Source passage:
** begin **

So I guess one way we can get Q at the origin is by solving for the boundary conditions in $r\frac{dU}{dr} = c_1$? I feel more intuitive than rigorous doing this, but it seems as though the change in heat with respect to r should be proportional to $\frac{Q}{2\pi \lambda r}$. Since in 2-space the increase in perimeter is proportional to 2pi*r. At least the units work out in this case.

Thank you for your timely and thorough response. Hopefully I'll be able to work through this whole book.

 

[Geofleur]

Here is a way to incorporate the line source as a boundary condition. Consider a section of the line source of height $H$ and surround it with an imaginary cylinder of the same height and with a radius $r$. Let $\mathbf{f}$ be the heat flux and $Q$ be the heat released from the line source per unit height and per unit time. Then we can write the heat flow through the cylinder as

$\int_S \mathbf{f} \cdot d\mathbf{S} = QH$.

where $d\mathbf{S}$ is an element of cylinder area. Assume that the heat flux is independent of $\phi$ and $z$ (we are using cylindrical coordinates). Then $\mathbf{f} = f(r)\mathbf{\hat{r}}$, and the integral becomes

$\int_0^H \int_0^{2\pi} f(r) r d\phi dz = 2\pi H f(r) r = QH$.

Solving for $f(r)$ we find that the heat flux we want is $\mathbf{f} = \frac{Q}{2\pi r}\mathbf{\hat{r}}$. Notice that the heat flux goes as $\frac{1}{r}$. If we were dealing with a point source instead of a line source and had surrounded it with a sphere, we would have gotten heat flux $\propto \frac{1}{r^2}$.

We can use the result that $f = \frac{Q}{2\pi r}$ to evaluate the constant $C_1$ in our solution $U(r) = C_1 \ln r + C_2$. We have

$-\lambda \frac{dU}{dr} = f = \frac{Q}{2 \pi r} \rightarrow \frac{dU}{dr} = -\frac{Q}{2 \pi \lambda r}$.

Because $\frac{dU}{dr} = \frac{C_1}{r}$, we get $C_1 = -\frac{Q}{2\pi \lambda}$. Trying to incorporate the boundary condition directly by evaluating $\frac{dU}{dr}$ at the origin would not work, because $\frac{dU}{dr}$ blows up at $r = 0$. This is a way to get around that problem.

 

[James Brady]

I was going over your math on post #4 and it looks like you missed the heat equation a bit. In cylindrical coordinates, the heat equation gives,

$\frac{1}{r}\frac{d}{dr}(r\frac{dT}{dr}) = 0$ I set it as a homogeneous differential equation because I'm really not skilled enough to solve the non-homogeneous one... This simplifies to->
$\frac{d^2T}{dr} + \frac{1}{r}\frac{dT}{dr} = 0$

Which has the solution just as you put it: $c_1 ln(r) + c_2$. I'm not comfortable solving the non-homogeneous case, but as you pointed out above, it's not a big deal because the boundary conditions are found later.

** end **

Data extract:
** begin **

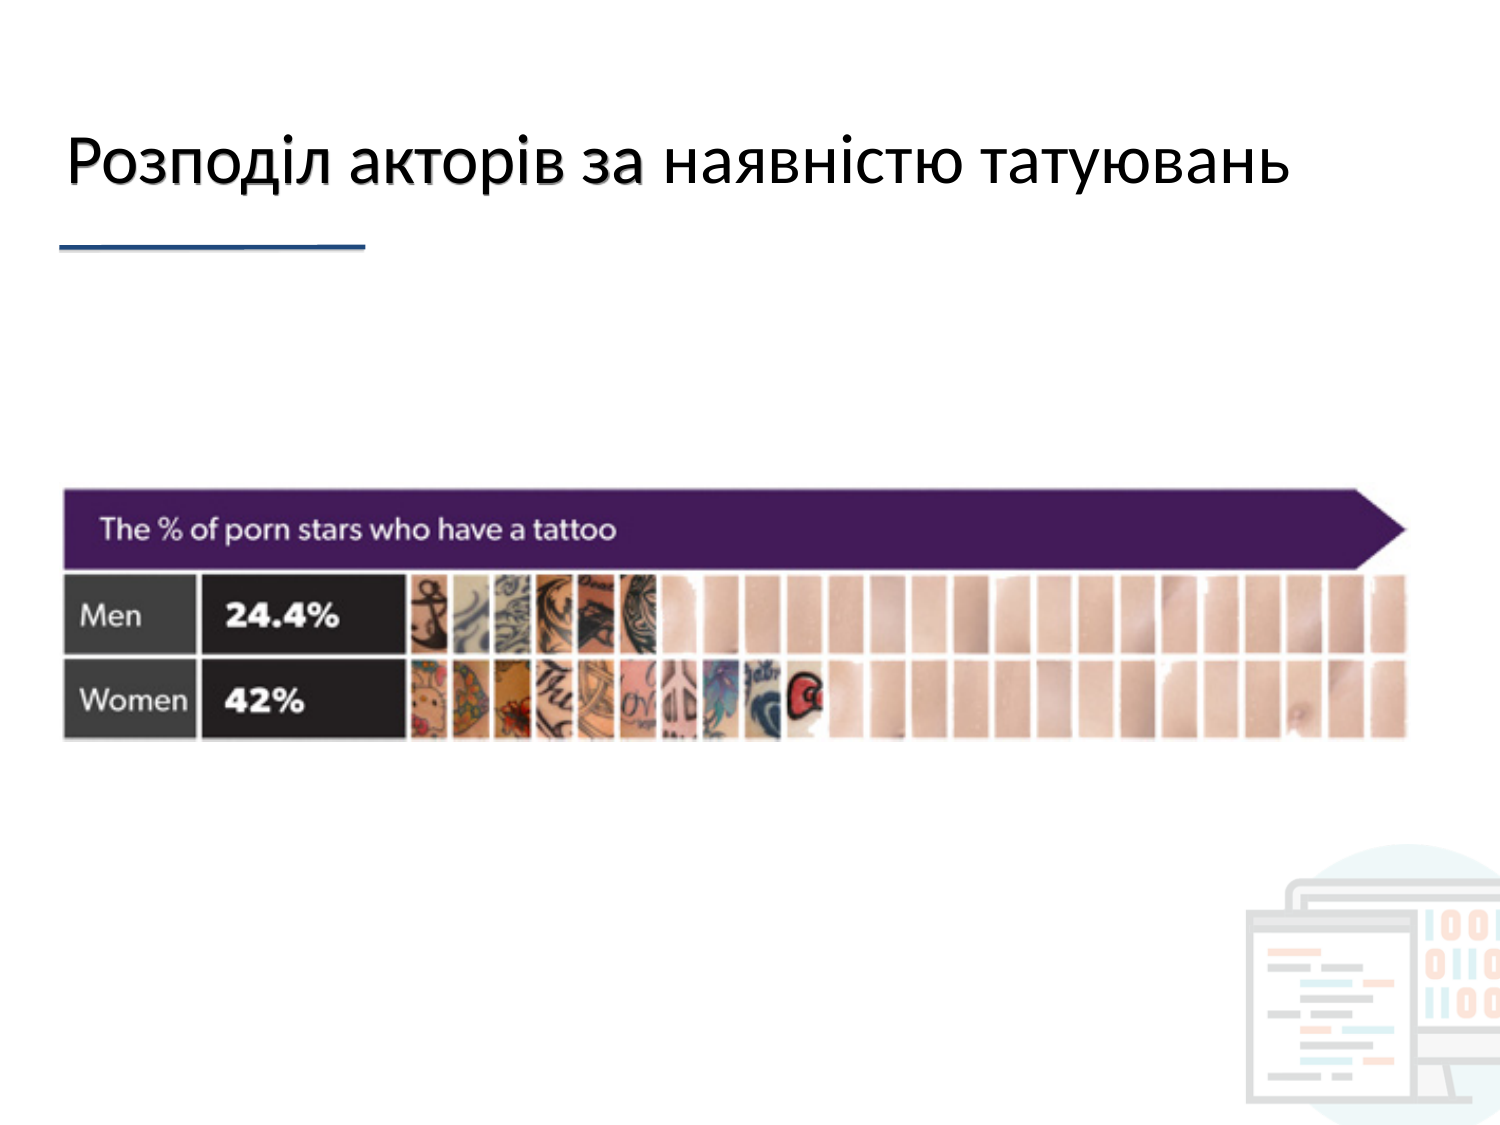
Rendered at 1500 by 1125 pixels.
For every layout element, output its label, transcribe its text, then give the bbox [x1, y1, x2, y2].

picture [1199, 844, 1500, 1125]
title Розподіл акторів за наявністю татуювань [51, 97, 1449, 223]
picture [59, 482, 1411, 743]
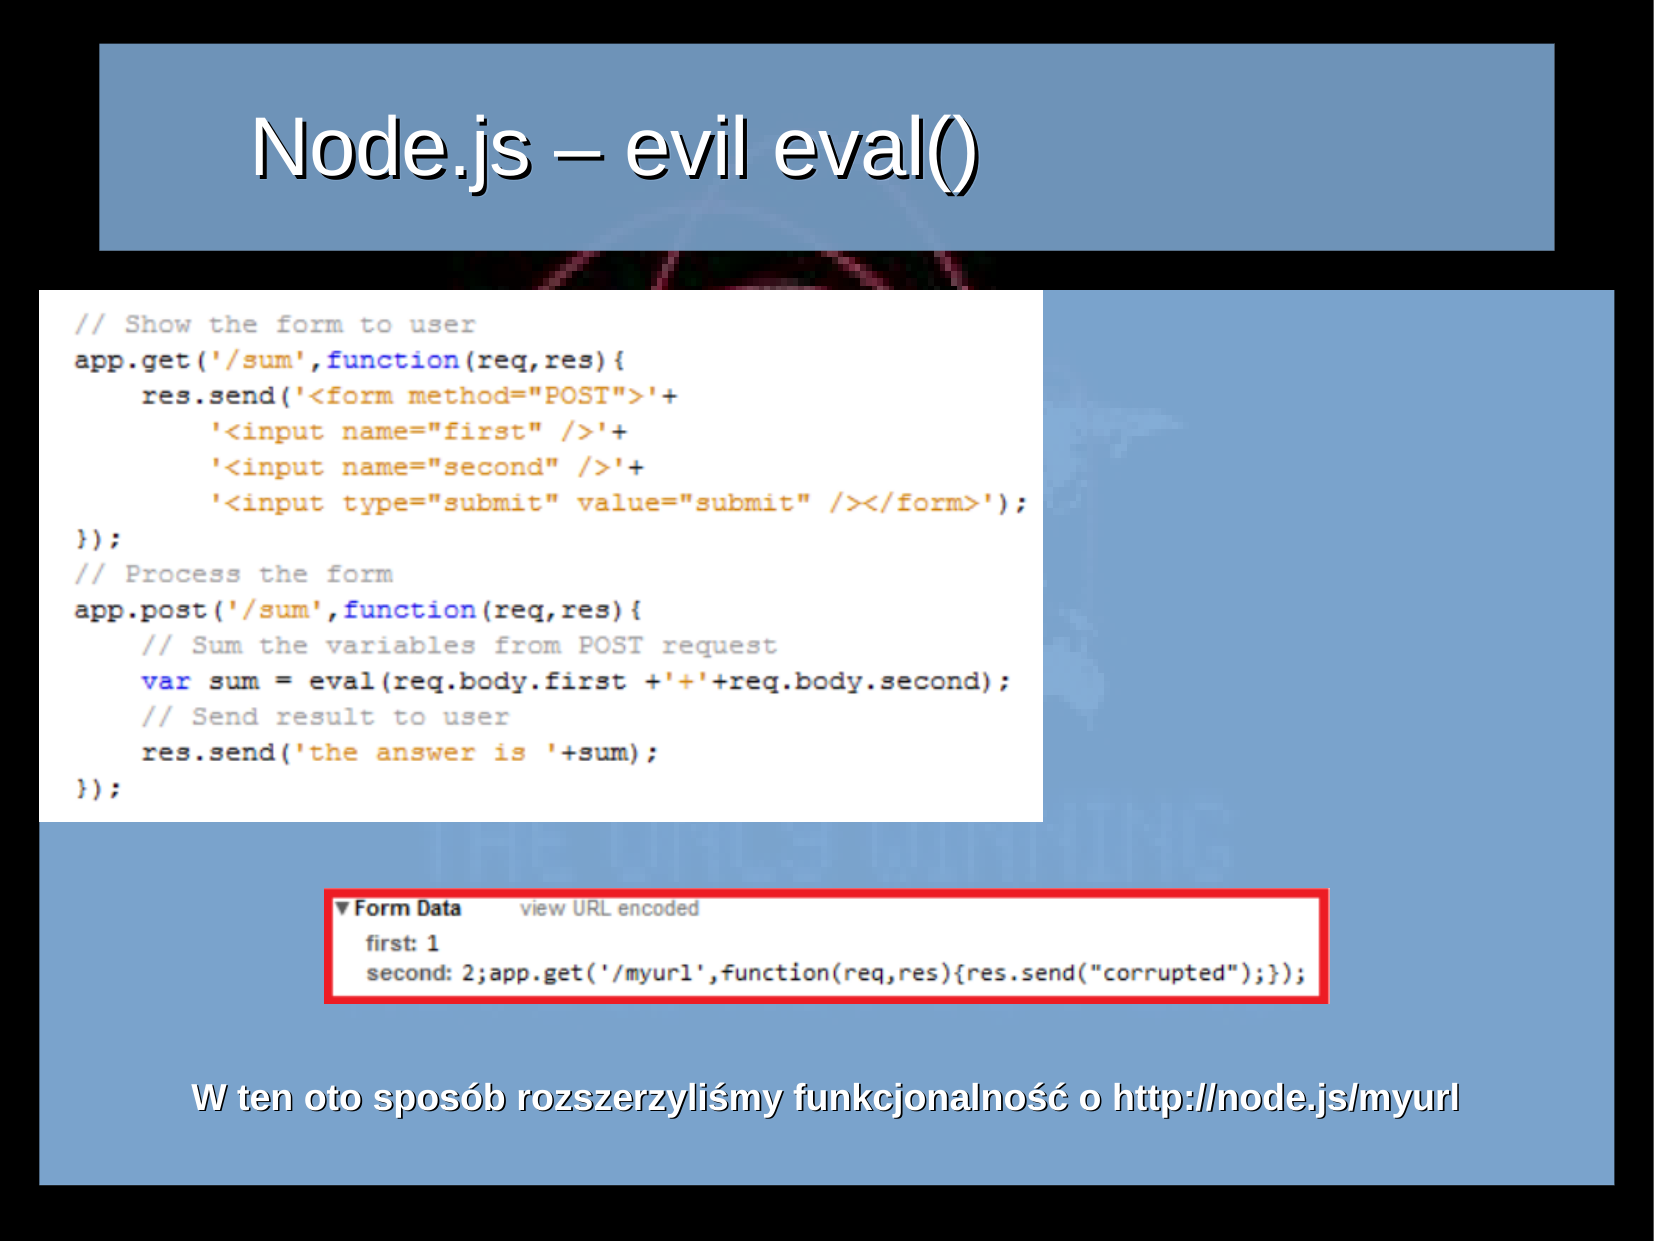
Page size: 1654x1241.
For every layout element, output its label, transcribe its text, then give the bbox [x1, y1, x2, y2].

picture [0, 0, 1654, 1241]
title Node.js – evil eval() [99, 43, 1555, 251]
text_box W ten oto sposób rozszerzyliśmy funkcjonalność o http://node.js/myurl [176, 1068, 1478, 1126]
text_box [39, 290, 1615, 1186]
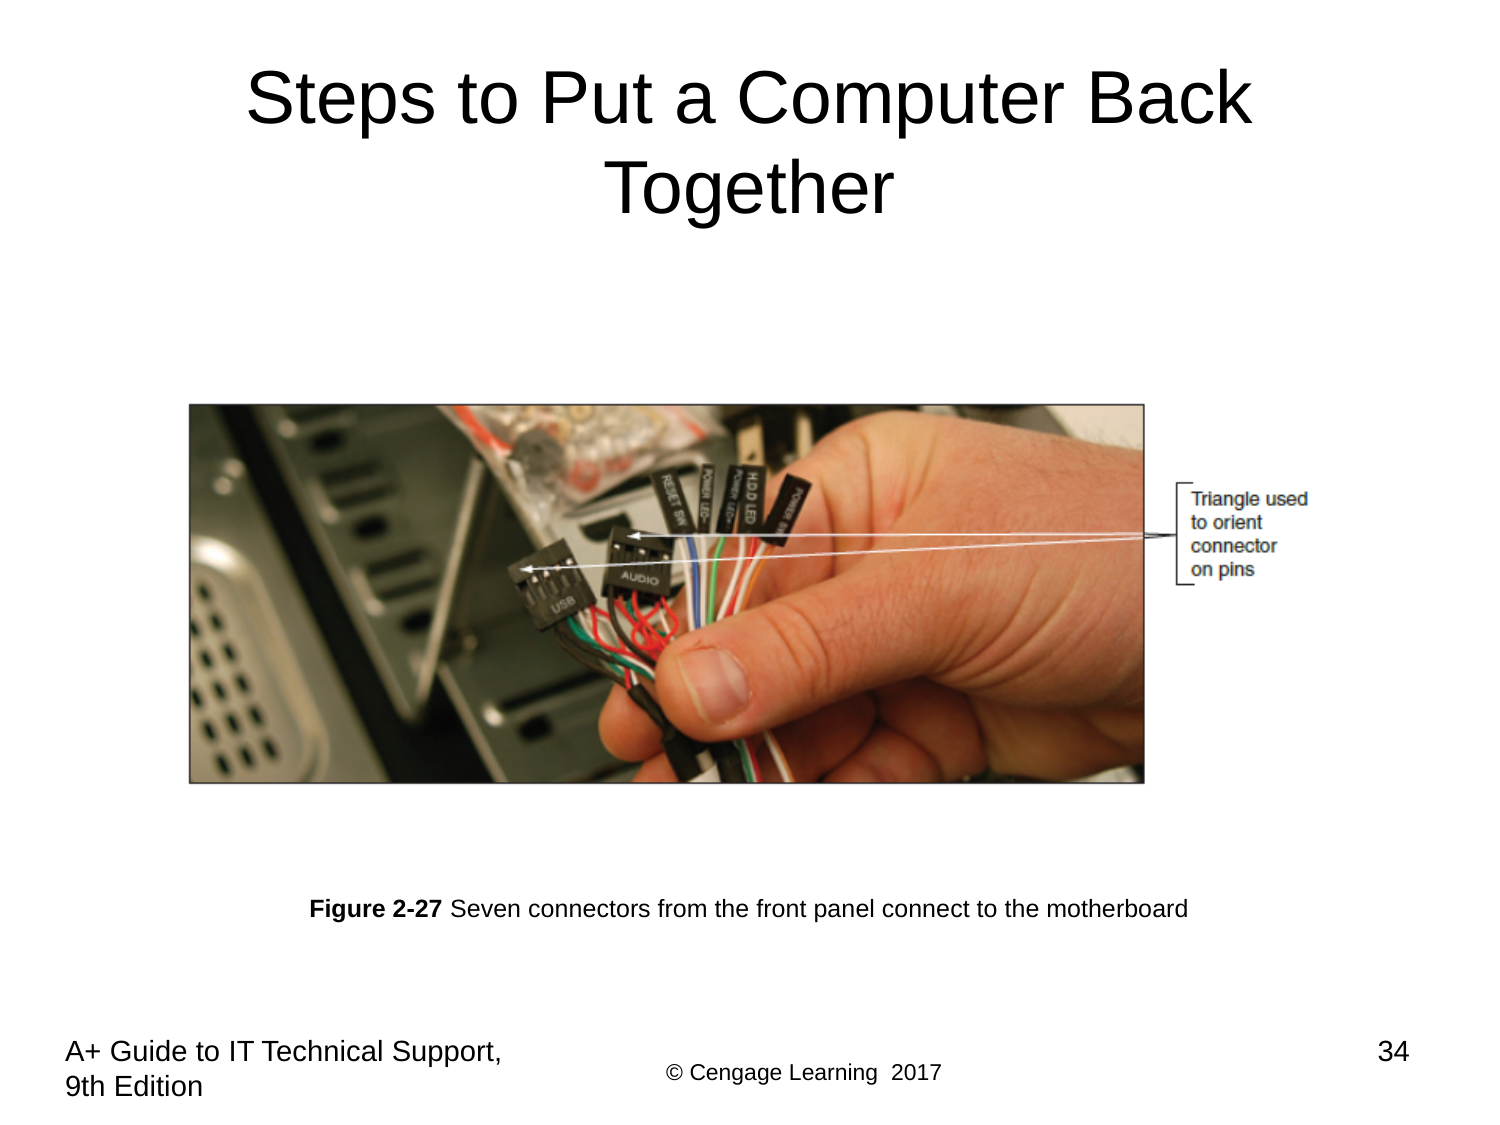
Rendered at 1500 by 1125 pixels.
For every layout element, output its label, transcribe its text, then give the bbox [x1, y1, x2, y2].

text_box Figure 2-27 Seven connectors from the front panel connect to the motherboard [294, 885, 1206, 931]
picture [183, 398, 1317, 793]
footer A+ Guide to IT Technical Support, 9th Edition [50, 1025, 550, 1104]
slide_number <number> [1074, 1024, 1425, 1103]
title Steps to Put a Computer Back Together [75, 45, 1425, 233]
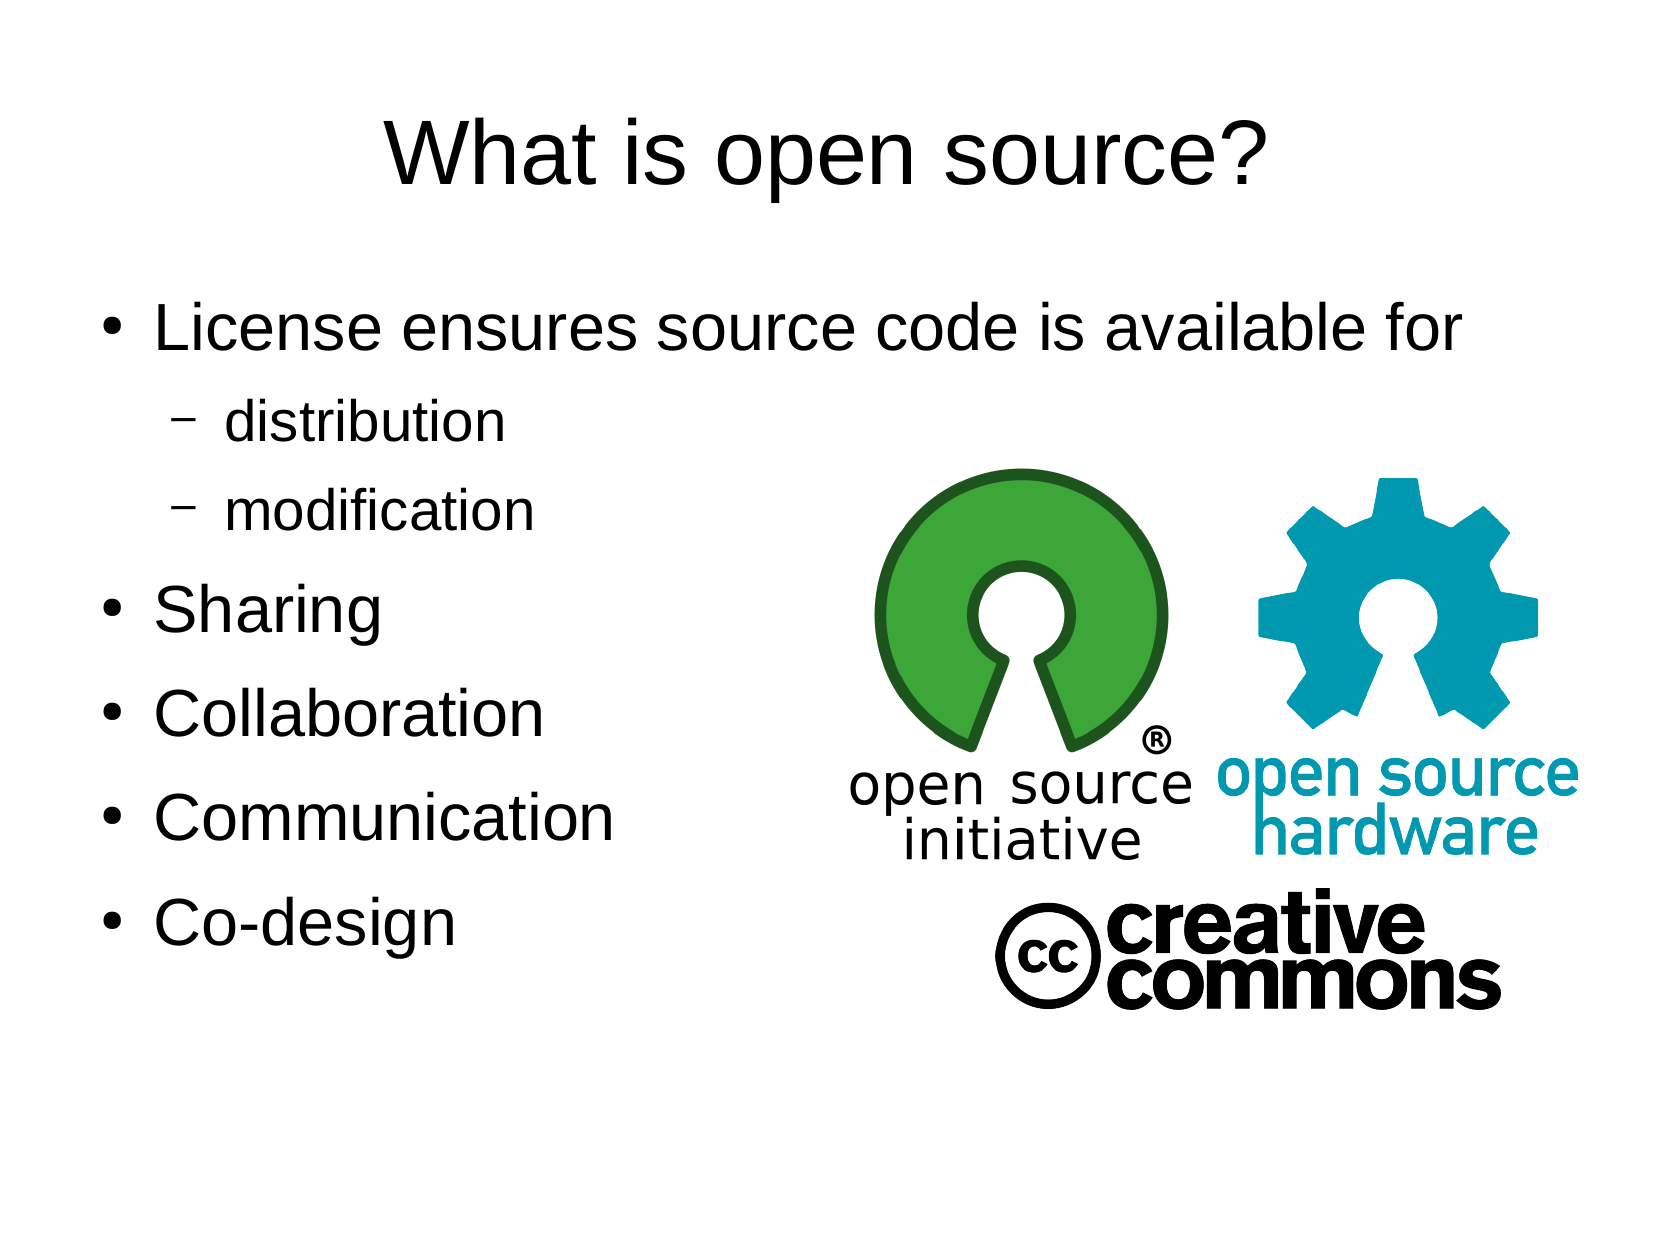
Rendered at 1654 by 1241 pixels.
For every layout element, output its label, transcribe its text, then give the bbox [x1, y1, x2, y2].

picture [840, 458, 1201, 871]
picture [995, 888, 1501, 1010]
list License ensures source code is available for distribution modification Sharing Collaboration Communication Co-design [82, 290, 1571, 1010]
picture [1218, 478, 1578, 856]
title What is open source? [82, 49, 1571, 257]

** end **

Problems to solve:
A) In the heat-flow thread, copy out everything from "[James Brady]" down to "are found later.", substituting "diffusion equation" for "heat equation".
B) Render this sentence from the heat-flow thread in Spanish: "Consider a section of the line source of height $H$ and surround it with an imaginary cylinder of the same height and with a radius $r$."
The items play no part in this work.

Results of the exercise:
A)
[James Brady]

I was going over your math on post #4 and it looks like you missed the diffusion equation a bit. In cylindrical coordinates, the diffusion equation gives,

$\frac{1}{r}\frac{d}{dr}(r\frac{dT}{dr}) = 0$ I set it as a homogeneous differential equation because I'm really not skilled enough to solve the non-homogeneous one... This simplifies to->
$\frac{d^2T}{dr} + \frac{1}{r}\frac{dT}{dr} = 0$

Which has the solution just as you put it: $c_1 ln(r) + c_2$. I'm not comfortable solving the non-homogeneous case, but as you pointed out above, it's not a big deal because the boundary conditions are found later.

B) Considere una sección de la fuente lineal de altura $H$ y rodéela con un cilindro imaginario de la misma altura y de radio $r$.